— 本文抜粋 —
━━━━━━━━━━

トランプ氏は米国民の現状に対する“怒り”をすべて盛り込んだような主張が多いため、随所に矛盾が見られます。米軍の海外展開縮小と南シナ海での軍事プレゼンス向上、シリア内戦不介入とISIS支配地域への核攻撃、所得税減税と法人税引き下げは同時に行うことが困難です。さらに、NATOや日米安保見直しとそれに必然的に伴う軍事予算縮小、ISIS支配地域への核攻撃や日韓核保有容認は、米軍や軍産複合体からの支持を得にくいと考えられます。巨額の費用がかかる不法移民1100万人の強制送還やイスラム教徒の入国禁止措置は米国議会の協力が得られそうもありません。
日本の立場から見ると、同盟国の中でも突出して米軍の駐留経費を負担していること(防衛省HPによると年7200億円超!、防衛省予算から在日米軍の駐留に関連する経費3725億円、沖縄米軍関連46億円、米軍再編関連経費1426億円、防衛省以外から2053億円)や、過去の貿易摩擦以降日本企業は積極的に米国で現地生産を行っていることを理解していない点(あるいは分かっていて無視)は、外交・安全保障・経済上の不安材料です。
トランプ氏の主な主張
・イスラム教徒入国禁止、ISIS支配地域に核攻撃
・ISIS戦闘員家族を誘拐、テロリスト尋問に水責め
・シリア内戦不介入、ロシアのプーチン大統領に任せて米国は手を引く
・グリーンカード発行中止、1100万人不法移民強制送還、メキシコとの国境に壁を建設
・米軍駐留費負担増か在日・在韓米軍の撤収、“不平等な”日米安保条約再検討
・日本と韓国の核保有を容認
・NATO(北大西洋条約機構)への関与反対
・中国の冒険主義に対抗、東シナ海と南シナ海で米軍の存在感を高める
・中国の人民元切り下げ、環境基準や労働基準の不備、知的財産権侵害・ハッキングを批判
・TPP反対、NAFTAはカナダ・メキシコと再交渉
・対中、対日貿易見直し 関税引き上げ
・中国、日本、メキシコ、ベトナム、インドを為替操作国として批判
・FRBの現在の政策に懐疑的、2018年2月のイエレン議長再任なし
・低所得者の所得税免除、法人税を35%から15%に引き下げ
・米企業の海外留保利益に10%のみなし課税
トランプ大統領誕生に備える投資アイデア
万が一トランプ大統領が誕生した場合には、米国企業の競争力の根源となってきた有能な移民の受け入れができなくなります。また、米国のプレゼンス低下に加えて、諸外国との関係が冷えこみ交易が停滞すれば、米多国籍企業の強みである海外生産・外国での権益などが失われ、連結ベースの収益が減り、米国株全般が大きく下落する可能性があります。
さらに、議会との対立で行政が混乱すれば、米ドルが急落する結果となります。日本企業も米国への輸出が一方的な高率関税で減少したり、米国子会社が不利な扱いを受けたり、世界情勢全般が緊迫化することによる売上減少が懸念されます。

━━━━━━━━━━

— 表示データ —
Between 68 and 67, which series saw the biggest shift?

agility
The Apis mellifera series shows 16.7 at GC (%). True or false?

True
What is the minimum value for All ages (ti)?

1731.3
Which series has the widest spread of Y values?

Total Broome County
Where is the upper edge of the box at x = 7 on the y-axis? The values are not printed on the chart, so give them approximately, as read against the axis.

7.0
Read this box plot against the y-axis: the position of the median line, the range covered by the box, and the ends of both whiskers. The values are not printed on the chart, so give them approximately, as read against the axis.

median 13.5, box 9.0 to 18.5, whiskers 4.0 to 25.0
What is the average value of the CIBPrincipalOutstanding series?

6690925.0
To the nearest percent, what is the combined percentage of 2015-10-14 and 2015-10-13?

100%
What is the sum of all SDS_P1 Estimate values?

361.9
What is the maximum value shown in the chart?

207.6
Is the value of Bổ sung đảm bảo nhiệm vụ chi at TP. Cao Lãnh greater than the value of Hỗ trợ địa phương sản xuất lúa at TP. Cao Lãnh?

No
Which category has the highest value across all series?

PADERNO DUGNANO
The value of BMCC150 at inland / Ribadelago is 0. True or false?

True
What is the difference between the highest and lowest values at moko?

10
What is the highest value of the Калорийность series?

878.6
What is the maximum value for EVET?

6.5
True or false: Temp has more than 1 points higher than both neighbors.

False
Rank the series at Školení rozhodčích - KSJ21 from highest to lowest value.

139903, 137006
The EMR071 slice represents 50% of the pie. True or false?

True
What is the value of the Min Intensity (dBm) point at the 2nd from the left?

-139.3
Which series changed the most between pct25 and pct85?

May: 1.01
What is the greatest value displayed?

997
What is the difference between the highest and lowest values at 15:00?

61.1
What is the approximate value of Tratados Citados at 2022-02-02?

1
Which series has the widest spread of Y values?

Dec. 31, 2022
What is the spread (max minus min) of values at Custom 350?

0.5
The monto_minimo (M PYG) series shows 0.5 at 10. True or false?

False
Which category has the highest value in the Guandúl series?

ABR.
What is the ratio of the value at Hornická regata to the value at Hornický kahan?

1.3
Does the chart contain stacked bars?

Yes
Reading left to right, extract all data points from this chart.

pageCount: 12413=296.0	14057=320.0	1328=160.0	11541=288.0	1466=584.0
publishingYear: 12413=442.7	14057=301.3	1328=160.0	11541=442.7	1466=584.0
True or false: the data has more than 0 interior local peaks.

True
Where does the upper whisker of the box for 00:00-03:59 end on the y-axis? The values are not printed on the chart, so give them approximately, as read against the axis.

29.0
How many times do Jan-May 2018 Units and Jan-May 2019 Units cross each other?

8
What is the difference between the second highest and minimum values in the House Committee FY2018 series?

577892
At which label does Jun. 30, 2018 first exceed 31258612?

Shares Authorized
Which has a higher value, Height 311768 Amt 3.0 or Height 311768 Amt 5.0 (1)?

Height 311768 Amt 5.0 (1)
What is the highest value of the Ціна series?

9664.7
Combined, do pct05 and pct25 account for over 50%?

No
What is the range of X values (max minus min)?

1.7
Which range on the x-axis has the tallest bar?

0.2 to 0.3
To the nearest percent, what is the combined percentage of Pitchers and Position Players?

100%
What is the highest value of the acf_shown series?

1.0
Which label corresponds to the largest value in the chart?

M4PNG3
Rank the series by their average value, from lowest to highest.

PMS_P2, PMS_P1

━━━━━━━━━━

— 理解度チェック —
(a) 本文の内容を2文で要約してください。
(b) 本文によると、トランプ大統領が誕生した場合に米国株全般が大きく下落する可能性があるのはなぜですか。1〜2文で説明してください。
(c) 本文に挙げられたトランプ氏の主張では、法人税を何%から何%に引き下げるとされていますか。
一覧の内容は本文とは関係がありません。

— 解答 —
(a) トランプ氏の主張は米国民の現状に対する怒りをすべて盛り込んだようなものが多いため、随所に矛盾が見られ、米軍や軍産複合体、議会の支持や協力も得にくいと考えられます。トランプ大統領が誕生した場合は、有能な移民を受け入れられなくなるほか、交易停滞による米国株全般の下落や米ドルの急落、日本企業の売上減少などが懸念されます。

(b) 米国のプレゼンスが低下し、諸外国との関係が冷えこんで交易が停滞すれば、米多国籍企業の強みである海外生産や外国での権益などが失われます。その結果、連結ベースの収益が減るためです。

(c) 35%から15%に引き下げるとされています。